### Der Text

=-=-=

Erklärung
von 130 Forschern: Zur Zukunft des Lesens
F.A.Z., 22.01.2019, aus dem Englischen von Michael Bischoff
Bildschirme und bedrucktes Papier sind als Lesemedien nicht
gleichwertig: Mehr als 130 Leseforscher aus ganz Europa haben eine Erklärung
zur Zukunft des Lesens im Zeitalter der Digitalisierung unterzeichnet.
Wir leben in einer Zeit immer schnellerer und
tiefergreifender Digitalisierung. Digitale Technologien bergen gewaltige
Chancen für die Erzeugung, Nutzung, Speicherung und Übertragung von Information
und stellen zugleich eine Herausforderung für eine Reihe alteingeführter
Lesepraktiken dar. Seit vier Jahren erforscht eine Gruppe von Wissenschaftlern
auf den Gebieten des Lesens, Schreibens und Publizierens aus ganz Europa den
Einfluss der Digitalisierung auf die Lesepraxis.
Papier
und Bildschirm erfordern je eigene Formen der Verarbeitung. In der hybriden
Leseumgebung von Papier und Bildschirmen, in der wir heute leben, werden wir
herausfinden müssen, wie wir die jeweiligen Vorteile des Papiers und der
digitalen Technologien in unterschiedlichen Altersgruppen und mit
unterschiedlichen Zielsetzungen am besten nutzen können.

=-=-=

### Inhalt Datensatz
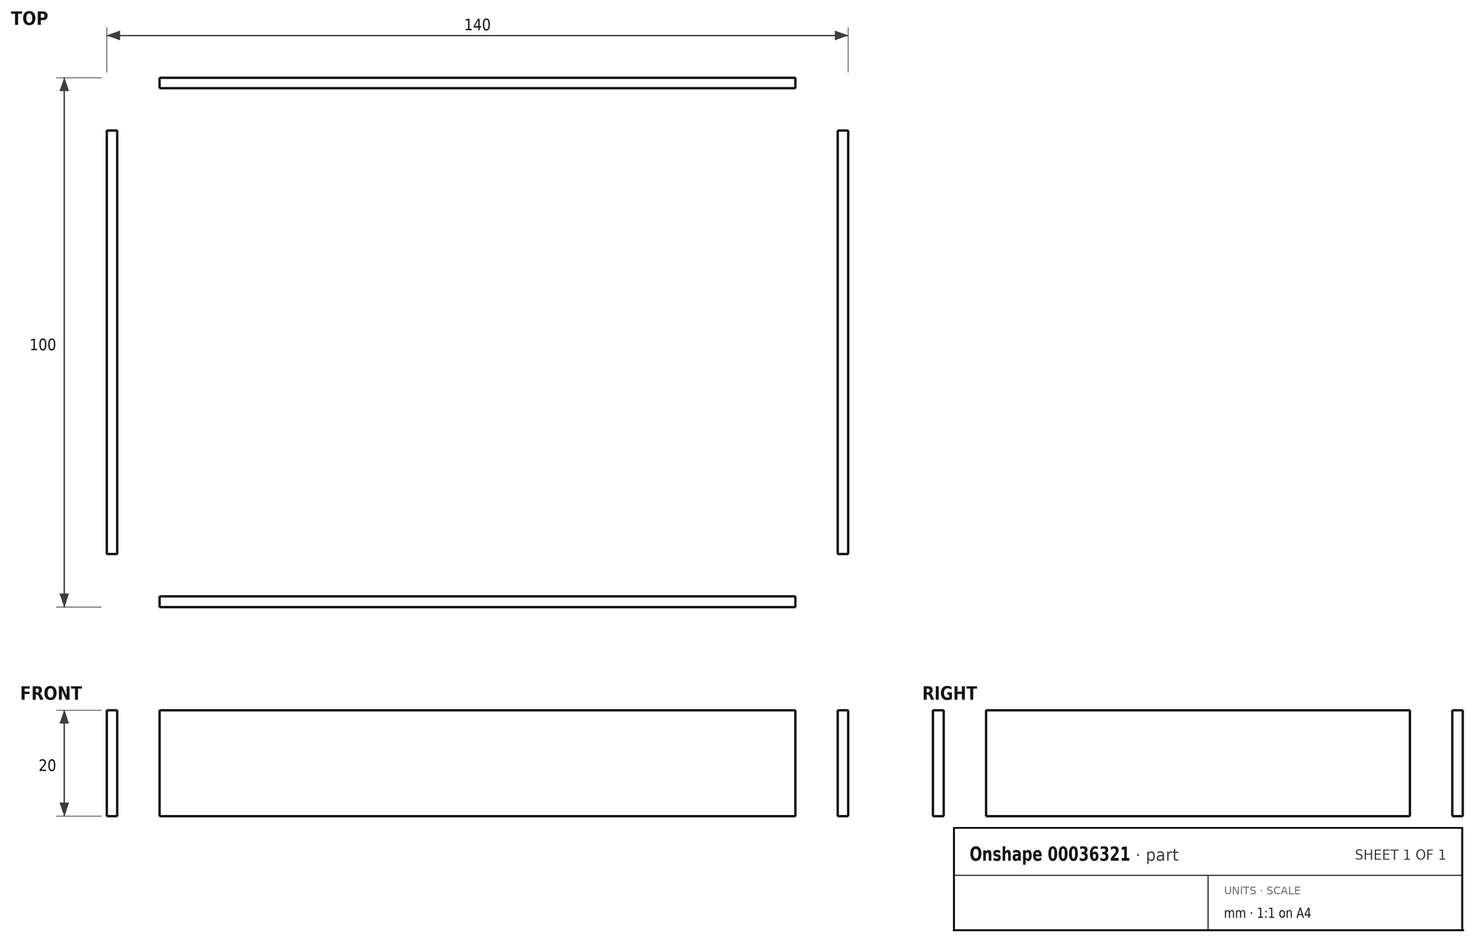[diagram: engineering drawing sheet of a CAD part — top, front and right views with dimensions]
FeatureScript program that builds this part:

=-=-=

### Deine Aufgabe
Beantworte mithilfe des Textes über die Zukunft des Lesens:
(a) Wie viele Leseforscher haben die Erklärung unterzeichnet?
(b) Seit wie vielen Jahren erforscht die Gruppe den Einfluss der Digitalisierung auf die Lesepraxis?
(c) Aus welcher Sprache wurde die Erklärung übersetzt?
Nutze für die Antworten nur den Text.

### Die Lösung
(a) Mehr als 130 Leseforscher aus ganz Europa.
(b) Seit vier Jahren.
(c) Aus dem Englischen.